*Activity:* The records are to be repeated in full, with the images removed.

*Input material:*
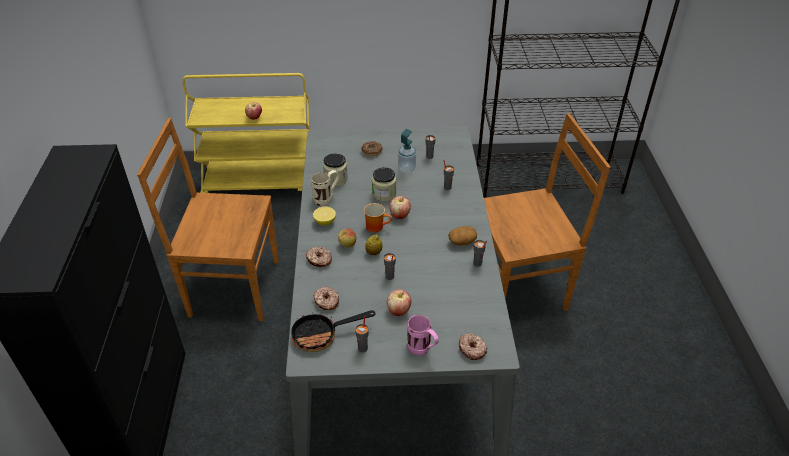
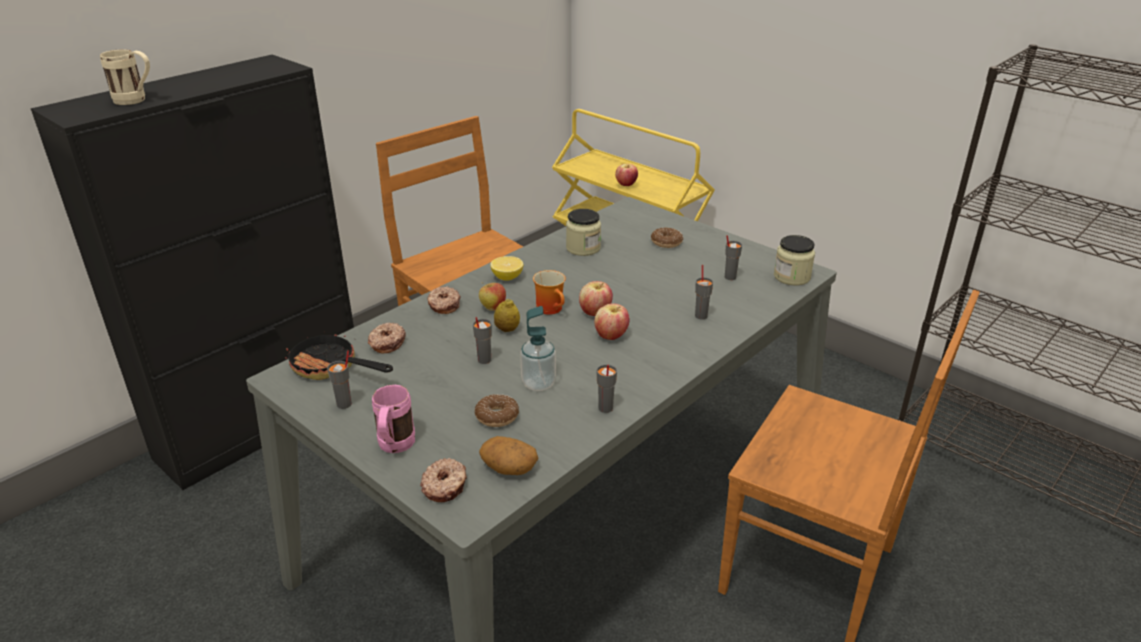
camera: 45 degrees right, 10 degrees down
(327, 198) = (545, 259): beige mug -> beige mug (136, 101)
(384, 194) = (612, 285): jar -> jar (792, 277)
(398, 311) = (437, 395): apple -> apple (611, 336)
(406, 169) = (680, 275): soap dispenser -> soap dispenser (538, 383)
(441, 301) = (497, 416): none -> donut
(462, 241) = (625, 376): potato -> potato (508, 467)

*Result:*
camera: 45 degrees right, 10 degrees down
(327, 198) = (545, 259): beige mug -> beige mug (136, 101)
(384, 194) = (612, 285): jar -> jar (792, 277)
(398, 311) = (437, 395): apple -> apple (611, 336)
(406, 169) = (680, 275): soap dispenser -> soap dispenser (538, 383)
(441, 301) = (497, 416): none -> donut
(462, 241) = (625, 376): potato -> potato (508, 467)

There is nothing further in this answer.